Les objets archéologiques sont-ils des œuvres d’art parmi d’autres au musée ?L’objet archéologique n’est pas forcément une œuvre d’art. Même s’il peut être doté de grandes qualités esthétiques, son intérêt et sa charge émotionnelle résident surtout dans le fait qu’il témoigne des populations et de leurs modes de vie à différentes périodes. Le défi de la présentation de l’archéologie au musée est justement de faire comprendre le sens d’objets désormais sortis de leur contexte. Pour cela, il faut replacer les objets dans un contexte paysager, architectural, humain, par le biais d’illustrations, de maquettes, de supports numériques. Il faut aider le visiteur à tisser du lien avec ce contexte et avec ses propres connaissances pour que sa visite puisse faire sens.

Quel rapport le musée peut-il/doit-il entretenir avec l’école ?Le musée ne doit pas être considéré comme un lieu qui permet d’apprendre ce qui n’a pas été vu à l’école. Bien sûr, le musée peut permettre d’approfondir des savoirs acquis en milieu scolaire, mais il faut se méfier de transférer telles quelles les méthodes pédagogiques du milieu scolaire au musée.
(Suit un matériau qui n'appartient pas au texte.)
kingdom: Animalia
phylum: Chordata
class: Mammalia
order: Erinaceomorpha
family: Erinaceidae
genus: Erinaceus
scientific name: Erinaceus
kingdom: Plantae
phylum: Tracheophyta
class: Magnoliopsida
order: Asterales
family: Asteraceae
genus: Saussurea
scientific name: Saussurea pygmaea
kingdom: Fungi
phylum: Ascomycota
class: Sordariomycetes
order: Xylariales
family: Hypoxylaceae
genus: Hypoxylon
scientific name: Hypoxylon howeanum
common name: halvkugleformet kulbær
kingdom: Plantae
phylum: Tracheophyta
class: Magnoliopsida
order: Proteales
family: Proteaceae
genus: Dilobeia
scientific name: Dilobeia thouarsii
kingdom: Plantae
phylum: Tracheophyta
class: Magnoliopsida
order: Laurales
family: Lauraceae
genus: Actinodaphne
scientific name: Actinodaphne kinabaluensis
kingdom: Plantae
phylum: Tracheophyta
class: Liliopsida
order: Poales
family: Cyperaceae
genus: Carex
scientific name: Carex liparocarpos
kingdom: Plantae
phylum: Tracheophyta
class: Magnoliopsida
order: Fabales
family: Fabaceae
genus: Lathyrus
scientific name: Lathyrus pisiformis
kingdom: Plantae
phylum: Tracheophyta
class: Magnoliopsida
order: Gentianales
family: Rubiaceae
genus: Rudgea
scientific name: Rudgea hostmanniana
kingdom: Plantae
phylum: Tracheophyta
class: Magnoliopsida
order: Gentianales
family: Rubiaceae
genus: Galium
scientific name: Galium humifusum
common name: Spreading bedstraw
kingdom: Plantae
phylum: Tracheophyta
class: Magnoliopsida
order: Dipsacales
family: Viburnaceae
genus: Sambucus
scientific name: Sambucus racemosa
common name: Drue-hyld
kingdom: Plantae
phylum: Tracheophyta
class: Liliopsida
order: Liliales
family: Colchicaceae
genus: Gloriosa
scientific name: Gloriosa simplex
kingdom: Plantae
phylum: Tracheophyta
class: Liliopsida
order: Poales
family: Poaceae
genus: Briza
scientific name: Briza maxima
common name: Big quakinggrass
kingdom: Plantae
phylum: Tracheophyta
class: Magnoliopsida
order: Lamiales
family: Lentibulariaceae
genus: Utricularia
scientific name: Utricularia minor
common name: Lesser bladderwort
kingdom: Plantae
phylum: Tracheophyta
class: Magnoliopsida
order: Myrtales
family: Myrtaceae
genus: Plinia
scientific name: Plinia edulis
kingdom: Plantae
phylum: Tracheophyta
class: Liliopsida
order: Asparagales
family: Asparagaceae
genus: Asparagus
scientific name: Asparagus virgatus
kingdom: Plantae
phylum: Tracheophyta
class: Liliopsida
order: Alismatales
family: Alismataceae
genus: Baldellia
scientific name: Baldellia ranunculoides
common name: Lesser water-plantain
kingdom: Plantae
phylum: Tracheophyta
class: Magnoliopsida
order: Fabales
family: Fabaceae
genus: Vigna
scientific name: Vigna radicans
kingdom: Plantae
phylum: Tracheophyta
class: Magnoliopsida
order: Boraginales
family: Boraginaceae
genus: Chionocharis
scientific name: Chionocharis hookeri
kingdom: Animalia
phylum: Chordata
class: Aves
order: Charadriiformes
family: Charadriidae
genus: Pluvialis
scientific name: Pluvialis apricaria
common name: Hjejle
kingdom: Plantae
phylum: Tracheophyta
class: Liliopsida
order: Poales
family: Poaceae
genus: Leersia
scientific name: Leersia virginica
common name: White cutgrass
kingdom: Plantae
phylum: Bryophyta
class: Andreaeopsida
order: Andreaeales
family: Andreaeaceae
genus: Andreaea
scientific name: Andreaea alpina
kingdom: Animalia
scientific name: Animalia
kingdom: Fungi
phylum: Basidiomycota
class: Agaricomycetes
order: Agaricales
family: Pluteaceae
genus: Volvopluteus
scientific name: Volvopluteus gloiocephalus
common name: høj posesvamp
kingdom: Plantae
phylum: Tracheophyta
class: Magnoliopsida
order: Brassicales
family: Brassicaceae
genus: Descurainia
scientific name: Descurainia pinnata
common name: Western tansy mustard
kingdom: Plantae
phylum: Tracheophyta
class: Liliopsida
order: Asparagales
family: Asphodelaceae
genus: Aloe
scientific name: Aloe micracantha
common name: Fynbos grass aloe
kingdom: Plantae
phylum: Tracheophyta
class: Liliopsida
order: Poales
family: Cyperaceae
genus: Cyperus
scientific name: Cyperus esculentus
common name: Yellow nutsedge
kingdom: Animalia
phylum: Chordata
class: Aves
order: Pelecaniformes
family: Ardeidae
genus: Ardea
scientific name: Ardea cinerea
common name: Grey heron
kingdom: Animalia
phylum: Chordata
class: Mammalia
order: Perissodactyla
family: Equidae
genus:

Si l’on apprend au musée, il faut privilégier l’apprentissage sous d’autres formes qu’à l’école, avec d’autres outils. Par ailleurs, le musée ne doit pas être considéré uniquement comme un lieu d’apprentissage. C’est un lieu de découverte, de plaisir, de création…

Comment qualifieriez-vous la place que l’archéologie occupe au musée par rapport à d’autres disciplines voisines ? Comment souhaiteriez-vous voir évoluer ce rapport ?L’archéologie et ses évolutions sont présentées de manière de plus en plus dynamique et intéressante dans les musées qui lui sont entièrement dédiés. Dans les musées généralistes, qui disposent rarement de professionnels spécialisés dans cette discipline, les collections archéologiques font souvent figure de parent pauvre, insuffisamment étudiées et mal mises en valeur alors que de tels musées recèlent parfois des « trésors » archéologiques. La mise en réseau, par exemple à l’échelle régionale, de telles structures pourrait permettre à ces établissements de bénéficier d’une meilleure mise en valeur de ces collections.